Фрейзер Стюарт отвел от них взгляд, удивленный тем, что Ливви ни о чем не догадывалась. Он отвернулся в тот момент, когда Дэвид Шнейдер объявил, что осталось всего несколько кадров. Юноша постарался не думать о Ливви и Джеймсе, о двух годах ожидания и надежды. Он попытался вспомнить об Абердине, но впервые воспоминания не принесли ему радости и не вызвали восторга. Вместо этого его давило тяжелое чувство утраты – расставания с колледжем. Вздохнув, он постарался выбросить все из головы и повернулся к камере, сосредоточившись на том, чтобы улыбнуться как можно естественнее.

Фрейзер Стюарт знал, что должен быстрее уехать отсюда, чтобы снова обрести уверенность в себе и способность трезво мыслить. Шотландия и станет тем местом, в котором он так сейчас нуждался. Через год он уже не будет таким беспомощным и несчастным, как сегодня. Но все же он иногда будет ей звонить из Абердина, чтобы узнать, как у нее идут дела, – и ничего больше. Он возьмет себя в руки и с головой окунется в работу над газетой. Тем более сейчас есть Джеймс. При мысли о Джеймсе у него снова сжались кулаки, но он все же сумел себя заставить улыбнуться в камеру – для последнего снимка. Он улыбался двадцать секунд, не обращая внимания на бессмысленные реплики Джека Вилкокса.

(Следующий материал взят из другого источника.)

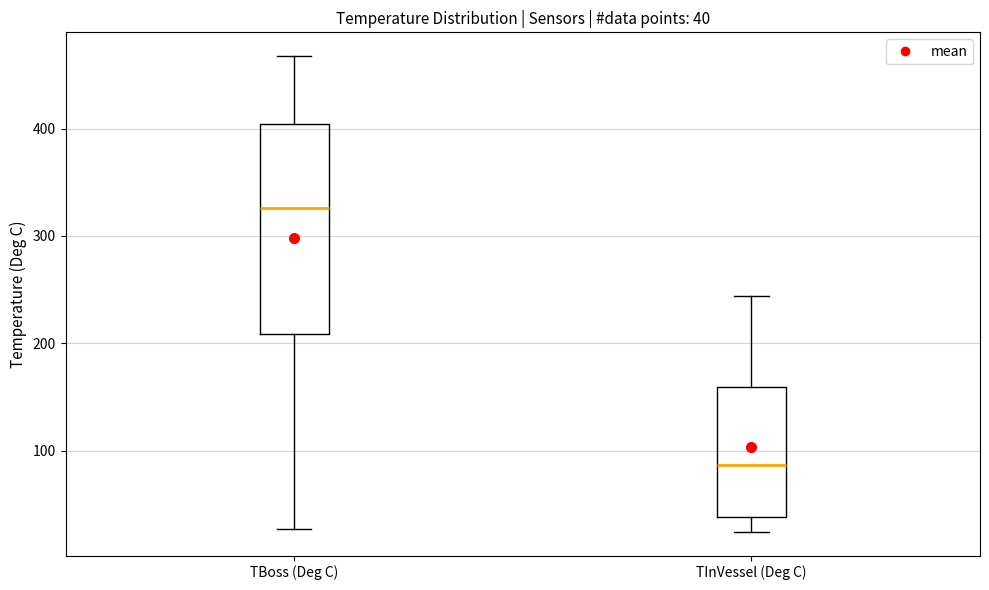

Which box has the highest median line?

TBoss (Deg C)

Наконец съемка закончилась.

Через секунду компания распалась. Распрощавшись, они пошли разыскивать своих близких, унося воспоминания и думая о тех жизненных путях, которые лежали перед ними. Свой перед каждым.

Часть I

Глава 1

Оксфорд, октябрь 1992 года

Хьюго Говард с маленькой группой туристов шел к театру Шелдона. Слушая вполуха пояснения гида, он страшно хотел поправить ее. Она раздражала его резким безапелляционным тоном и своим зонтиком. Размахивая последним, она указывала дорогу. Бедные ублюдки, думал он, крайне утомленный долгой прогулкой по городу. Окинув взглядом окружавшую его красоту, ради которой он присоединился к группе туристов и терпел назойливого гида, Хьюго решил отстать.

Он оставил их в сквере напротив театра. Уходя, он обернулся и улыбнулся, увидев в группе туристов юношу, на лице которого была написана беспредельная скука. Юноша обреченно стоял и тупо кивал, в ответ на монотонную речь женщины.

Хьюго долго бродил среди зданий. Волшебное очарование Оксфорда всколыхнуло все его чувства, несколько остывшие за восемь лет. Воспоминания оживали.

Хьюго не должен был возвращаться сюда. Никогда. Оксфорд не дал ему ничего, кроме боли, ярости и разбитого, сердца. Он мучился годы, перебирая в памяти романтические подробности своей любви. А сейчас он вспомнил все так ясно, как будто это происходило вчера. Все чувства, которые он испытывал, каждое сказанное ему слово, каждый поцелуй. Он отошел от холодного каменного здания. Теплое октябрьское солнце коснулось его лица. И он снова вернулся в сегодняшний день. Все ушло. Это было много лет назад и теперь не имеет никакого значения. Хьюго все забыл. Почти.

Но сейчас, стоя здесь, он вдруг услышал голос Ливви, принесенный ветром. Чувство предстоящей победы охватило его. Он может позволить себе эту небольшую радость, так как много и усердно трудился, чтобы приблизить долгожданный триумф. Он расплатится за всю боль и страдания, которые испытал. Уже половина того, что было задумано, претворена в жизнь. И скоро он насладится восхитительной местью. Принято считать, что вкус мщения сладок. Что ж, он будет смаковать каждый глоток, пока в полной мере не распробует, справедливо ли избитое мнение.